## [YOUR ASSIGNMENT]
Go line by line through the entries and show those that hold the string "lines".

────────────────────

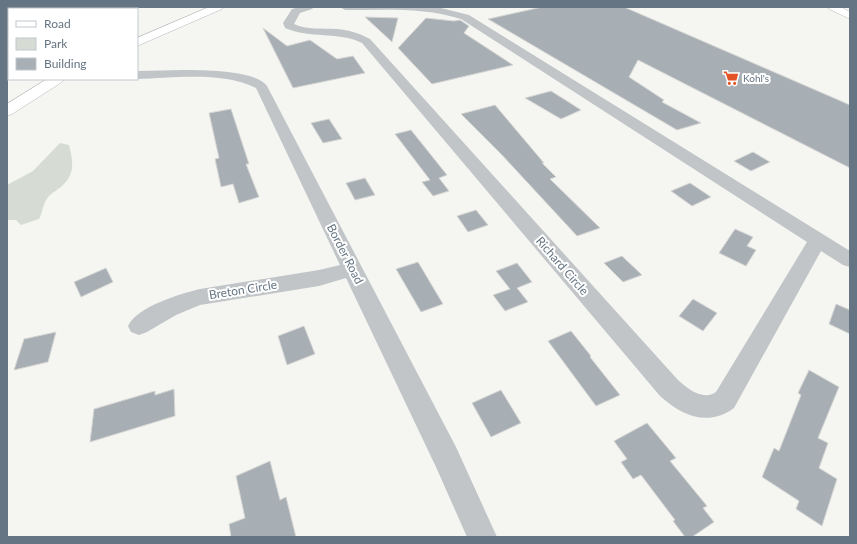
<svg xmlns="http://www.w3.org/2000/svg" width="857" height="544" font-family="Lato,sans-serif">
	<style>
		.green { fill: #d6dcd3 }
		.building { fill: #a7afb4; stroke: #d7d7d5 }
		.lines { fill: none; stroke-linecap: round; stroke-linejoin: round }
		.secondary-casing { stroke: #b3b8bd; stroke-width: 1 }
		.motorway-casing { stroke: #b4b7ba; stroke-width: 1 }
		.minor { fill: #c1c5c8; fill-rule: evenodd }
		.secondary { fill: #fff; fill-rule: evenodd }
		.motorway { fill: #fff; fill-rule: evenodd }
		.labels { text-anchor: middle; stroke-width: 4; stroke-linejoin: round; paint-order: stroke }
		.far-poi-label { font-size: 10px; fill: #657583; stroke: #fff; text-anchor: start }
		.street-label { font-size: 12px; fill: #657583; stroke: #fff }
	</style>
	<rect width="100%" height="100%" fill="#f5f6f2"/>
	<path class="green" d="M 60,143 L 69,145 C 73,161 76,174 61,187 C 57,190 52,193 49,196 C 43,202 43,212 39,219 L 21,225 L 16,220 L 7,220 L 7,185 L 33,171 Z"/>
	<path class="building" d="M 542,7 L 624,7 L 850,105 L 850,168 L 638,60 L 629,77 L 664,100 L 662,102 L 701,123 L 677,130 L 488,19 Z
		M 365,17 L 398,18 L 392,42 Z
		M 426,18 L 454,21 L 460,20 L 469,26 L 464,33 L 513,65 L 432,84 L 398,48 Z
		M 263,28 L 287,46 L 310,40 L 337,59 L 353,56 L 365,73 L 293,88 Z
		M 551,91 L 567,101 L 581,110 L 561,119 L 525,98 Z
		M 495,105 L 544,163 L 542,163 L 556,177 L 550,179 L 600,228 L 577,236 L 502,155 L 461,114 Z
		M 231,109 L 249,164 L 246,164 L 259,197 L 239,203 L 233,184 L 221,187 L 215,159 L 219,158 L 209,113 Z
		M 329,119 L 342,139 L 323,143 L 311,123 Z
		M 411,130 L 447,175 L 439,178 L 449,191 L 433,196 L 422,182 L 430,180 L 395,134 Z
		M 753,152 L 770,162 L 751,171 L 734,161 Z
		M 365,178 L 375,195 L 355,200 L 346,183 Z
		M 690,183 L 711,197 L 692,206 L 671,191 Z
		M 476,210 L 488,225 L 468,232 L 457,216 Z
		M 735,229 L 753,237 L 747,246 L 756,250 L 746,266 L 719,253 Z
		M 622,256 L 642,275 L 623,282 L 604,263 Z
		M 418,262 L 443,304 L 421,312 L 396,269 Z
		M 517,263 L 532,282 L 517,288 L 528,302 L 505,311 L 493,295 L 510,289 L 496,271 Z
		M 106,268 L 113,282 L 81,297 L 74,282 Z
		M 693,299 L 717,313 L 703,331 L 679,316 Z
		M 836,304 L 850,310 L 850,334 L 829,324 Z
		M 304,326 L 315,354 L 287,365 L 278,336 Z
		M 571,331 L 591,356 L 590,357 L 620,395 L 596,406 L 548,341 Z
		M 56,332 L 48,362 L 14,370 L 24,339 Z
		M 809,370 L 839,387 L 818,438 L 828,443 L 819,468 L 837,479 L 822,526 L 796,509 L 799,501 L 762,477 L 774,448 L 779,451 L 801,395 L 798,393 Z
		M 174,389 L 175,416 L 90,442 L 94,409 L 155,391 L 155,395 Z
		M 501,390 L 521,423 L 491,437 L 472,403 Z
		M 647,423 L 676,458 L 670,461 L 707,506 L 703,508 L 714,522 L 692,537 L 685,537 L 673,521 L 675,520 L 641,475 L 633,479 L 621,462 L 627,459 L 614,441 Z
		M 270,461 L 280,500 L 286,497 L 296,537 L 231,537 L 229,524 L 245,518 L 236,476 Z"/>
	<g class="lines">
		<g class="secondary-casing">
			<path id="secondary" d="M 828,7 L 841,7 L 850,12 L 850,19 L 829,9 Z"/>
		</g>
		<g class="motorway-casing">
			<path id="motorway" d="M 209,7 L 223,7 L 222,9 L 137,46 L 137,38 Z
				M 7,44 L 9,45 L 9,53 L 7,52 Z
				M 47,79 L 64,79 L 62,82 L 12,114 L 7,116 L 7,104 Z"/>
		</g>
		<path class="minor" d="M 299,7 L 314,7 L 312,9 L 300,13 L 294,24 C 307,30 322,28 337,29 C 349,30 359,33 370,39 L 678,380 C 688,389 703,401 716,392 L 807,242 L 461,19 C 424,7 384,10 345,10 L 340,7 L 437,7 L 469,15 L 850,251 L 850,267 L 843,265 L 821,251 L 734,408 C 708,427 682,416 660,396 L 362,43 C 338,31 310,39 285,28 L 283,23 L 292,9 Z
			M 183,70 C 202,70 256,70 267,86 L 456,447 L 497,537 L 467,537 L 436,467 L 346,278 L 319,286 L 200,305 L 176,315 L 147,332 L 139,335 L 131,332 L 128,326 C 138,306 180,294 200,289 L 319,270 L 340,265 L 256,88 C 223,71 173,78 137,79 L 137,71 Z"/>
		<use href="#secondary" class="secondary"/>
		<use href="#motorway" class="motorway"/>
	</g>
	<defs>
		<g id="supermarket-bare" transform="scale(1.2)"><path d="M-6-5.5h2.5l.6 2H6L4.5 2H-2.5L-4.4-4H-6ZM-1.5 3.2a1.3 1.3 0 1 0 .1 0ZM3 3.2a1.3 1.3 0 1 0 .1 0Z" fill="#e25426" stroke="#fff" stroke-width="2.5" paint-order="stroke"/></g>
	</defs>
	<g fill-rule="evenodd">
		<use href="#supermarket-bare" x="731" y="78"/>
	</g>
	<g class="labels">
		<g class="far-poi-label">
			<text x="743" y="82">Kohl's</text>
		</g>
		<g class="street-label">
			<text transform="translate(345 254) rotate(63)" y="4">Border Road</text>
			<text transform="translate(562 266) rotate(49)" y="4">Richard Circle</text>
			<text transform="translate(243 290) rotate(-9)" y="4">Breton Circle</text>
		</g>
	</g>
	<rect width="857" height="544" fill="none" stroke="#657583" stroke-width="16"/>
	<rect x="8" y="8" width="130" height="72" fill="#ffffff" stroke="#c1c8cd"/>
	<rect x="16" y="21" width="20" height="6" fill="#ffffff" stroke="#c1c8cd"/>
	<text x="44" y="28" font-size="12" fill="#657583">Road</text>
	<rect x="16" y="38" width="20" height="12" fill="#d6dcd3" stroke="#c1c8cd"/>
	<text x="44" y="48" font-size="12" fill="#657583">Park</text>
	<rect x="16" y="58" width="20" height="12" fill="#a7afb4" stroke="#c1c8cd"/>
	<text x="44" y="68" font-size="12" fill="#657583">Building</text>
</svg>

────────────────────

## [WORKED SOLUTION]
		.lines { fill: none; stroke-linecap: round; stroke-linejoin: round }
	<g class="lines">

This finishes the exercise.